**PAGE EXTRACT**:
-----

Tuesday, April 08, 2008

Life Is Just A Bowl Of ...

Irish poet, William Butler Yeats, wrote “things fall apart; the center cannot hold,” and I all can say is “You called that one right, buddy.” Starting last fall I went on a massive organizational attack of “getting it all under control” once and for all. I have four blogs. I was going to write. I like writing. Then. Oh. I don’t know. I was evacuated during a hurricane. I had two eye surgeries. I broke a rib. My heart and mind took poundings harder than that sand, wind and rain that I endured. People left. People died. You want to talk leaving? That is leaving. In my defense, the house looked great at Christmas. I survived the hurricane. “My house is decorated for Spring and looks pretty,” (she said…voice trailing off).



One thing I have kept up with is my reading. As the years pass, more and more, I find I turn to non-fiction, as opposed to the fiction choices of my youth. I once attended a PEN-Faulkner reading at the Folger Shakespeare Library to hear Don DeLillo and he confessed to the same. I will admit I re-read Dorothy Sayers Gaudy Night this week. Gaudy Night is a British mystery novel, written in 1936, set in Oxford. I was craving the passage Sayers wrote about a woman studying a man she cares for, watching him while he sleeps in the boat on a drowsy afternoon on the River Isis. It truly is one of the more passionate things ever written (in my opinion) in terms of how a woman feels about a man’s body:

“…but now she saw details, magnified as it were by some glass in her own mind. The flat setting and fine scroll-work of the ear, and the height of the skull above it. The glitter of close-cropped hair where the neck-muscles lifted to meet the head. A minute sickle-shaped scar on the left temple. The faint laughter-lines at the corner of the eye and the droop of the lid at its outer end. The gleam of gold down on the cheek-bone. The wide spring of the nostril. An almost imperceptible beading of sweat on the upper lip and a tiny muscle that twitched the sensitive corner of the mouth. The slight sun-reddening of the fair skin and its sudden whiteness below the base of the throat. The little hollow above the points of the collarbone. He looked up; and she was instantly scarlet, as though she had been dipped in boiling water. Through the confusion of her darkened eyes and drumming ears some enormous bulk seemed to stoop over her. Then the mist cleared. His eyes were riveted upon the manuscript again, but he breathed as thought he had been running.” That, my friends, is a passage that captures passion. It also explains volumes, to those men who think they understand the female mind so well, just how women do feel about men’s bodies. Our eyes are not glommed onto what you might expect. The woman who wrote that? Plain as a boiled Sunday supper.

-----

**Stored data**:
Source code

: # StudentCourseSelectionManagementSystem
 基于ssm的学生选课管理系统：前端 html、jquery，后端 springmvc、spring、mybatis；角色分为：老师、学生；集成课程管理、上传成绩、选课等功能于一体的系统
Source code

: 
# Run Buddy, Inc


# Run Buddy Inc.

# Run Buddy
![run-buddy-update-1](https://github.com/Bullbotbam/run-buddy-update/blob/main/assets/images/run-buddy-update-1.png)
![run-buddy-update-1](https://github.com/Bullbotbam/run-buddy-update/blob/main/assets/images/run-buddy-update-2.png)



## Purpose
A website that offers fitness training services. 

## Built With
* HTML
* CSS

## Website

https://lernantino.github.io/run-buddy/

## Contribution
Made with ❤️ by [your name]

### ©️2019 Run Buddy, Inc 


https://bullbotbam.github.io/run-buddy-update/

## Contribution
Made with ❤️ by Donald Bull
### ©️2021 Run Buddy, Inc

-----

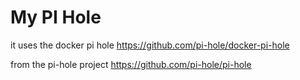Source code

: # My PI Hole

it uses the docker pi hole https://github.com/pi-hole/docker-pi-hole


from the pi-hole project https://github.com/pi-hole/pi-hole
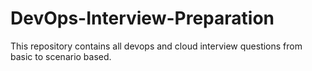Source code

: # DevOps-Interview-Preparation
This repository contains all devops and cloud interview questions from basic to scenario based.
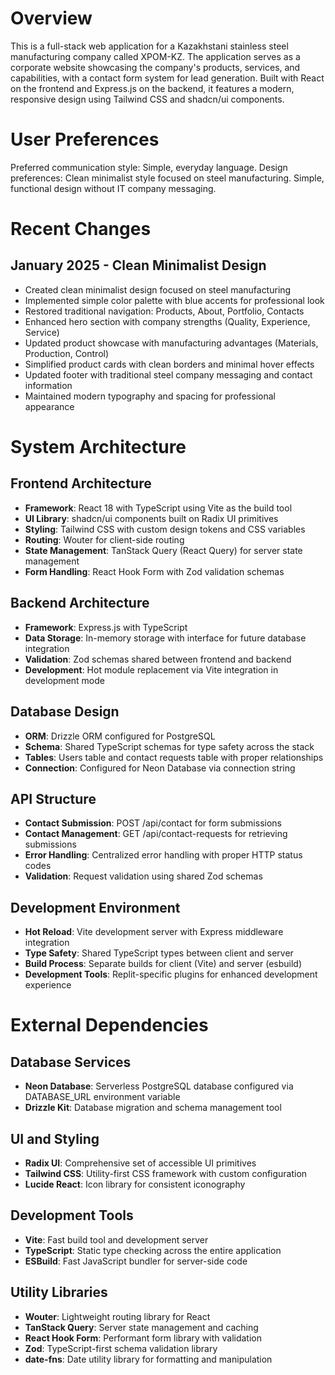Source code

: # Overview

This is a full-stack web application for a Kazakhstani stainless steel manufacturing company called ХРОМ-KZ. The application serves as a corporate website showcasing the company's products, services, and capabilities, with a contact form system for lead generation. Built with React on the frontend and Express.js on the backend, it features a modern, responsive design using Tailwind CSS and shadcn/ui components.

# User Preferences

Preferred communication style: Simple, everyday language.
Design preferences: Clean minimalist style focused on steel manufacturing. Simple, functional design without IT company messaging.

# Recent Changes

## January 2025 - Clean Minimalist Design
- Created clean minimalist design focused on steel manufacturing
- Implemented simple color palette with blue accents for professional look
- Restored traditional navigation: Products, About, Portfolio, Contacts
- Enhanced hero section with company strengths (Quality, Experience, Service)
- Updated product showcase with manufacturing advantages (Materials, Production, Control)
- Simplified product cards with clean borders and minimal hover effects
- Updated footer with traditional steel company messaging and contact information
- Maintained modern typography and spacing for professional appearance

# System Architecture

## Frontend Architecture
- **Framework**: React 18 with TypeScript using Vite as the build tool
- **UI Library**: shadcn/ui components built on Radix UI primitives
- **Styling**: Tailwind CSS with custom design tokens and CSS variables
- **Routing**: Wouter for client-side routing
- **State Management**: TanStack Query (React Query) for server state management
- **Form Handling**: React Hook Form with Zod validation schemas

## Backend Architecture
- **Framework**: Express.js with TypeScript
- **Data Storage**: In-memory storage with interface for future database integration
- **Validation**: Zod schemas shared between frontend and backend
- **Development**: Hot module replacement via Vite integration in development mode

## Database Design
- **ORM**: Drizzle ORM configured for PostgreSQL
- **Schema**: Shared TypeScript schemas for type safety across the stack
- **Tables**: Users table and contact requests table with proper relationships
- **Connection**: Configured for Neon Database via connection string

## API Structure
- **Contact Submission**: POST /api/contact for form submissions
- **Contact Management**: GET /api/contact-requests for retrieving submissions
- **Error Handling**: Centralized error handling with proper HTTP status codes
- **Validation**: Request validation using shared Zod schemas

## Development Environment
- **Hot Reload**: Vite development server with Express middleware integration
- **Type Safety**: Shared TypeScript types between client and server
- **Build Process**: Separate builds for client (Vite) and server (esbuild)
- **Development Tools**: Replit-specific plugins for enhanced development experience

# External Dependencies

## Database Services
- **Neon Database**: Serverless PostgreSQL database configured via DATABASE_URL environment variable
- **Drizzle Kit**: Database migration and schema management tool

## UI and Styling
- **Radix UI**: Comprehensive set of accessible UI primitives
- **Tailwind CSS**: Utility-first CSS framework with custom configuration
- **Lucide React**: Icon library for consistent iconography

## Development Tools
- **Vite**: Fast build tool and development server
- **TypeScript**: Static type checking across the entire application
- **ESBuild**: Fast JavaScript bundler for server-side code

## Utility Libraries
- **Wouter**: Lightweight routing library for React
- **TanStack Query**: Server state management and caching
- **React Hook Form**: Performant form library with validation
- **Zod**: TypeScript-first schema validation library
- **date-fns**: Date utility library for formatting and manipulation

-----

**ABOUT THIS EXERCISE**: Resume the blog post about rereading Gaudy Night, picking up right after its final sentence.

**RESULT BELOW**:
A still Isis runs deep

I order most books via the intralibrary loan system, because I often can’t find what I want to read, and I no longer have full blown access to the Library of Congress. Sometimes, I’ll idle around the “new” shelves and pluck at random, never with much hope. I was getting books ready to go back to the library later today. I have The Bush Tragedy waiting, and some other books. I just finished Arthur M. Schlesinger, Jr.’s Journals from 1952 to 2000. That was a treat. I tracked down all of the Cormac McCarthy books I hadn’t read. That was a mixed blessing. His writing is perfection. His apolcalyptic visions can become so oppressive, you have to walk away and find reaffirmations in humanity, the best way you can. Either that, or invest in good weaponry.






I’ll give it to you…fast and hot.

Just yesterday, when I was going through books needing to be returned to the library, I put aside Nigella Express: 130 Recipes For Good Food, Fast by Nigella Lawson. Nigella is one of those television food performers who spends a lot of time in the kitchen showing what Ms. Sayers would call an inordinate amount of bosom, and she spends a lot of time….licking things under a vaselined lens. Goujons of Sole, rated R.

Ms. Lawson had been widowed from a highly regarded journalist, but is now married to a well known advertising mogul, Charles Saatchi (think £££££,) so why she isn’t lounging around having oiled slave boys bring her nibbly things, *clapclap* I’ll never know. I realized that I had read all of her books, never cared for one of them, never made a recipe from one of them, and had to wonder what I was doing with the latest.

Nigella Express is the usual. A lot of photographs of her wearing tight sweaters or bathrobes (don’t we all cook that way?) One page of the book was nothing but this. I was baffled.





Proof that she isn’t a victim of bad British dental hygiene courtesy of the National Health?

….as opposed to…..



I realized while flipping through the receipes that there was a lot of repetition of food types: fried, oily things, greasy cuts of meat (invariably shown with beans,) pureed soups that are often green, molten chocolate thingies and then a slew of what I put into the slop-glop-plop school of cooking, but the British have evolved into whimsical names like...


...treacle pudding


...and syllabub jumble


...and jumbleberry crumble


...and Eton Mess


and roly poly and steamed spotted dick . I was trying to explain the concept behind steamed spotted dick just the other day.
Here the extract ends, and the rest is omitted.